Hilale did not mince his words: “There will be no political process for the settlement of the Sahara issue if there is any one trace of the Polisario in Guerguarat.”
As Morocco welcomed the unanimous adoption on Friday of UN Security Council resolution 2351 extending the mandate of MINURSO for one more year until April 30, 2018, Hilale stressed how this decision “pays tribute to Morocco’s actions while at the same time makes the other parties accountable and enjoins them to comply with international law.”
The ambassador addressed an ultimatum to the Polisario, calling them to remove any trace of the front from Guerguerat. “We do not want the Department of Peacekeeping Operations (DPKO) and the Minurso to endorse deception and cheating,” he said, stressing that the first version of the Security Council resolution condemned the Polisario, pushing the front to finally withdraw from the zone to avoid a sanction.

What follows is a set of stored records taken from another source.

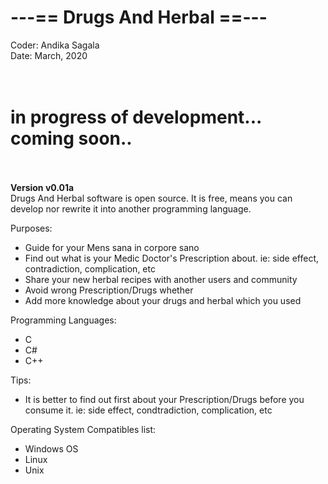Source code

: 
# ---== Drugs And Herbal ==---
Coder: Andika Sagala<br>
Date: March, 2020 <br>
<br><br>

<h1> in progress of development... coming soon.. </h1>

<br><br>
<b>Version v0.01a </b><br>
Drugs And Herbal software is open source. It is free, means you can develop nor rewrite it into another programming language. <br>

Purposes:
- Guide for your Mens sana in corpore sano
- Find out what is your Medic Doctor's Prescription about. ie: side effect, contradiction, complication, etc
- Share your new herbal recipes with another users and community
- Avoid wrong Prescription/Drugs whether 
- Add more knowledge about your drugs and herbal which you used

Programming Languages:
- C
- C#
- C++


Tips:
- It is better to find out first about your Prescription/Drugs before you consume it. ie: side effect, condtradiction, complication, etc


Operating System Compatibles list:
- Windows OS
- Linux
- Unix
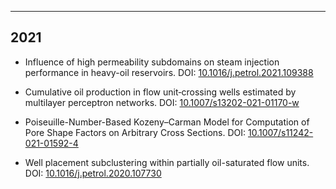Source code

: ---
## 2021

- Influence of high permeability subdomains on steam injection performance in heavy-oil reservoirs. DOI: [10.1016/j.petrol.2021.109388](https://doi.org/10.1016/j.petrol.2021.109388)


- Cumulative oil production in flow unit‑crossing wells estimated by multilayer perceptron networks. DOI: [10.1007/s13202-021-01170-w](https://link.springer.com/article/10.1007%2Fs13202-021-01170-w)

- Poiseuille-Number-Based Kozeny–Carman Model for Computation of Pore Shape Factors on Arbitrary Cross Sections. DOI: [10.1007/s11242-021-01592-4](https://dx.doi.org/10.1007/s11242-021-01592-4)

- Well placement subclustering within partially oil-saturated flow units. DOI: [10.1016/j.petrol.2020.107730](https://dx.doi.org/10.1016/j.petrol.2020.107730)


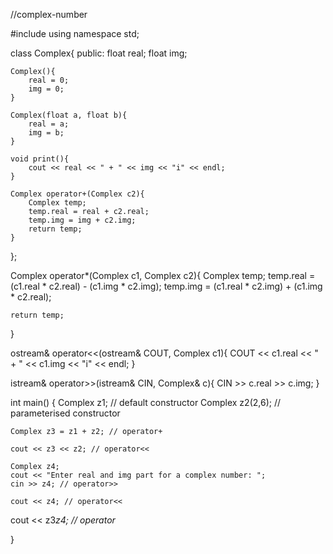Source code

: //complex-number

#include<iostream>
using namespace std;

class Complex{
public:
	float real;
	float img;

	Complex(){
		real = 0;
		img = 0;
	}

	Complex(float a, float b){
		real = a;
		img = b;
	}

	void print(){
		cout << real << " + " << img << "i" << endl;
	}

	Complex operator+(Complex c2){
		Complex temp;
		temp.real = real + c2.real;
		temp.img = img + c2.img;
		return temp;
	}	
};

Complex operator*(Complex c1, Complex c2){
	Complex temp;
	temp.real = (c1.real * c2.real) - (c1.img * c2.img);
	temp.img = (c1.real * c2.img) + (c1.img * c2.real);

	return temp;
}

ostream& operator<<(ostream& COUT, Complex c1){
	COUT << c1.real << " + " << c1.img << "i" << endl;
}

istream& operator>>(istream& CIN, Complex& c){
	CIN >> c.real >> c.img;
}

int main()
{
	Complex z1; // default constructor
	Complex z2(2,6); // parameterised constructor

	Complex z3 = z1 + z2; // operator+

	cout << z3 << z2; // operator<<

	Complex z4;
	cout << "Enter real and img part for a complex number: ";
	cin >> z4; // operator>>

	cout << z4; // operator<<
  cout << z3*z4; // operator*

}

For the first time in nine years, the text has “strengthened the paragraph relating to the registration and census of the populations of Tindouf camps, demanding that efforts be made to this end,” added Hilale. The diplomat stressed that the resolution calls on the neighboring countries and particularly Algeria to “not to shirk away from their responsibility in this matter.”
Hilale also addressed the departure of the personal envoy of the Secretary General for the Western Sahara Christopher Ross who resigned from his functions. “For us, Christopher Ross is the man of the past,” said Hilale, adding the Ross “has been the best diplomat Algeria has ever had during the last forty years.”
Asked about the possible appointment of Germany’s Horst Köhler as Ross’s successor, Hilale replied, “We have nothing against Germany, with which Morocco has excellent bilateral, economic, political, and cultural relations. And we have nothing against any former German Head of State.”
In fact, all along the press conference, Hilale didn’t shy away from speaking his mind to some of the journalists whose questions betrayed an unfriendliness towards Morocco.
One of the highlights of the conference were the heated exchanges between Hilale and a journalist from Algeria’s Service Press, who asked the Ambassador on his opinion about the Rif Independence Movement, calling some of the Rif regions “occupied territories.”
Hilale’s answer was very clear and to the point: “All those who have different opinions from those of the government, are free to express them. The Rif people have been speaking their minds for everyday now without being attacked or imprisoned.”
“That is not the case in Algeria,” Hilale pointed out, adding that in Morocco’s eastern neighbor “people die by the dozens if not the hundreds and disappear every day.”
The Ambassador explained to the journalist the difference between the two countries. “The difference between the Rif and the Kabils is that in Algeria the death tolls are counted by the hundreds, while in Morocco, people are free to speak their mind safely,” he said.
“In Morocco we have freedom of speech, freedom of movement and freedom of assembly. In Morocco all those who speak freely do so in the respect of the constitution,” Omar Hilale added.